Reading that, I did think this description of human feeling is a little too positive, maybe more prescriptive than descriptive. But I won’t be the one to disagree with Eliot that human love can and should flow on more than momentary beauty.
4 thoughts on “Female beauty in Adam Bede”
If only I could say that I am above all attraction to superficial beauty but, of course, I am not. Thank you for reminding me of Eliot’s generosity of spirit that comes through all of her novels. I have read Middlemarch and The Mill on the Floss but not Adam Bede. Thomas Hardy would certainly have any flaws in our characters lead to tragedy but I am not so sure about Eliot. I hope that the story will end well for Adam and for Hetty.
Same here, my friend. So, I haven’t read Mill on the Floss, but what would you say, do you recommend it?

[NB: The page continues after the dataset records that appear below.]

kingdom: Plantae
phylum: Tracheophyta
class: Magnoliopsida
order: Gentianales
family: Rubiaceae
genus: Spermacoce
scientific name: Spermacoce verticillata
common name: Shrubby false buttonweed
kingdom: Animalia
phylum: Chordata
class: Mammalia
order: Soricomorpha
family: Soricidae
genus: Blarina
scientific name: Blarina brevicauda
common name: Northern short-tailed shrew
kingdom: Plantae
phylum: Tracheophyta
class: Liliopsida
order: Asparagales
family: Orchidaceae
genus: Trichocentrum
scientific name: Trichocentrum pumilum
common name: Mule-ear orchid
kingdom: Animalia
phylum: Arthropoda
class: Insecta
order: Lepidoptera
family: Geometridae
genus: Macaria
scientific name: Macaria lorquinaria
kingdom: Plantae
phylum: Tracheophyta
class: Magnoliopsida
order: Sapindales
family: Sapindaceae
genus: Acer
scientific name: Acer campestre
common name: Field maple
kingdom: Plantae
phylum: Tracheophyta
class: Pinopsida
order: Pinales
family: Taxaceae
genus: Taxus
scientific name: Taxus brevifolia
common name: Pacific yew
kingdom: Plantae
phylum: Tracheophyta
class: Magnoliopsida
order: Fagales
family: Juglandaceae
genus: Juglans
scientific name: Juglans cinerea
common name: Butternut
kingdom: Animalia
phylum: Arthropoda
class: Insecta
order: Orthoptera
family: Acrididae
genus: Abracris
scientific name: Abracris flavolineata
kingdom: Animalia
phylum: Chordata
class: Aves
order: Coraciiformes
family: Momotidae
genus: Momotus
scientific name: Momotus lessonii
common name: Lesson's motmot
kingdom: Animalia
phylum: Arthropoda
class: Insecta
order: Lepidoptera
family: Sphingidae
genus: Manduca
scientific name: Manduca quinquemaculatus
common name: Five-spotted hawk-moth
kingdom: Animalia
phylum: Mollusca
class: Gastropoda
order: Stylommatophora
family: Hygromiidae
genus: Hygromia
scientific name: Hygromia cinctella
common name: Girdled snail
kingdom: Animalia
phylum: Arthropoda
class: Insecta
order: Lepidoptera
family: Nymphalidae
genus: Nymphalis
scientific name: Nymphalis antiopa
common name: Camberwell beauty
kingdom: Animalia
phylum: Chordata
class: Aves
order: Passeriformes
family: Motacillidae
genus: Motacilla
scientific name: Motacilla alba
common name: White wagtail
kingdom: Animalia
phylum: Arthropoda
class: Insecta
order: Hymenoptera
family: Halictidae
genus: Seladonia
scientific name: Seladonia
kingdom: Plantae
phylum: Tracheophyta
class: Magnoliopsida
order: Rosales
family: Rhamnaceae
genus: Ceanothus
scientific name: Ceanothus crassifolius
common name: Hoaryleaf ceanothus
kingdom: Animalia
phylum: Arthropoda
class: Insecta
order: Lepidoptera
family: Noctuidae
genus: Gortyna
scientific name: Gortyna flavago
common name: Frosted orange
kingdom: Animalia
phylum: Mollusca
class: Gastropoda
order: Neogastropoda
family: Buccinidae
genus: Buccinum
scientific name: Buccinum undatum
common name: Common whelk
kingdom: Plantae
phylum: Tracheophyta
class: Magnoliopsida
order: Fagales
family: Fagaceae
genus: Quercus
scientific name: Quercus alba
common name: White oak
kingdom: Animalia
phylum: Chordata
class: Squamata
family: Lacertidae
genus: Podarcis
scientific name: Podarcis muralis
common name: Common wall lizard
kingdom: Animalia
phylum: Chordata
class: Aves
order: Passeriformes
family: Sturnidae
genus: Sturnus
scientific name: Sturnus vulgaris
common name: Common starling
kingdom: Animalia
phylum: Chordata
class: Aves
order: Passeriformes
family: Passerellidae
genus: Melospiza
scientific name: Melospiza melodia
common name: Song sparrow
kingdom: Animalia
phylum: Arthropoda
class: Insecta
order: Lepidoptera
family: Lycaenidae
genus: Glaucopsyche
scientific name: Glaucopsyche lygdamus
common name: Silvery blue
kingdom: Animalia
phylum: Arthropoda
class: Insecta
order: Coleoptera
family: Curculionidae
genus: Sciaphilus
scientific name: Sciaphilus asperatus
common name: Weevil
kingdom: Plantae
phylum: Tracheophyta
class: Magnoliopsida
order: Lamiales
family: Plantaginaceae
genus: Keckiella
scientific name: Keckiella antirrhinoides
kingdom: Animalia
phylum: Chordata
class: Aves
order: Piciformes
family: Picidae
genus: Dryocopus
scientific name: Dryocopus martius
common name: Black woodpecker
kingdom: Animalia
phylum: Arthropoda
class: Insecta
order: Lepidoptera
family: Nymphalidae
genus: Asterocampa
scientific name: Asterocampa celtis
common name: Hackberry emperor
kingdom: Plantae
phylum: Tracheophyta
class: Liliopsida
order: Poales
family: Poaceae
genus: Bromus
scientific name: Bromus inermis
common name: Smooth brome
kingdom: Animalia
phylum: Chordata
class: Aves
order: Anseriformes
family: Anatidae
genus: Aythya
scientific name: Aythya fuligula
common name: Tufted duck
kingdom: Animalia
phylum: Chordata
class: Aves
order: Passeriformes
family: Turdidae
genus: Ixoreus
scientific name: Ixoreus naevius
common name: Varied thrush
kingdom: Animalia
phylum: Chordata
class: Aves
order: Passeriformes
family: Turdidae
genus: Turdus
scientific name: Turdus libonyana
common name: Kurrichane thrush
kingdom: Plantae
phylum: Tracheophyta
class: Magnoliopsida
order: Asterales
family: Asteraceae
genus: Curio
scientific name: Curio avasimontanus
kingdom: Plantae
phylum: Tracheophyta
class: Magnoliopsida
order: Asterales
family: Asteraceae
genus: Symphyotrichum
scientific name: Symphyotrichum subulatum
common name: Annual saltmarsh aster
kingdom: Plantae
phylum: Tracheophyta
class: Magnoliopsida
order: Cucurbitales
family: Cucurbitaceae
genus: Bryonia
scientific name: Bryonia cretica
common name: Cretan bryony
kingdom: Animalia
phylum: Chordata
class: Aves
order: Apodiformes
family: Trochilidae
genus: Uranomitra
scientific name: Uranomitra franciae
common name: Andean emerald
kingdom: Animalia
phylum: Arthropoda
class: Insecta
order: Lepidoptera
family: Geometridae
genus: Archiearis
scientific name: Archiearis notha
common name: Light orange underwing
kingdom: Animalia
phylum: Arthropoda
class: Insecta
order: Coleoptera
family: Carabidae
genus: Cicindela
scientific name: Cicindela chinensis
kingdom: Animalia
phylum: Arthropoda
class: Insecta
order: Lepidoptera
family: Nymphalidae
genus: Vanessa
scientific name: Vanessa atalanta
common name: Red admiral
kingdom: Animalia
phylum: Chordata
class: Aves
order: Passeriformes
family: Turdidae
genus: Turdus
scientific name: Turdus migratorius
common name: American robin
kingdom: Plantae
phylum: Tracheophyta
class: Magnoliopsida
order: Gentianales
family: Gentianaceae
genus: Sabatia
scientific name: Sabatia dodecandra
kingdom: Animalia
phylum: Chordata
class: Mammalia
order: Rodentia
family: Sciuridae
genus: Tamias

Yes, I would recommend it, as with all of Eliot’s work. As a member of the clergy of the Church of England (it is the anniversary of my ordination today), I have always appreciated her sympathetic treatment of my fellow clergy. They often display courage, as does the vicar in Mill on the Floss in challenging prejudices, but she displays their frailties with gentle kindness too. That is quite rare in writers from my experience.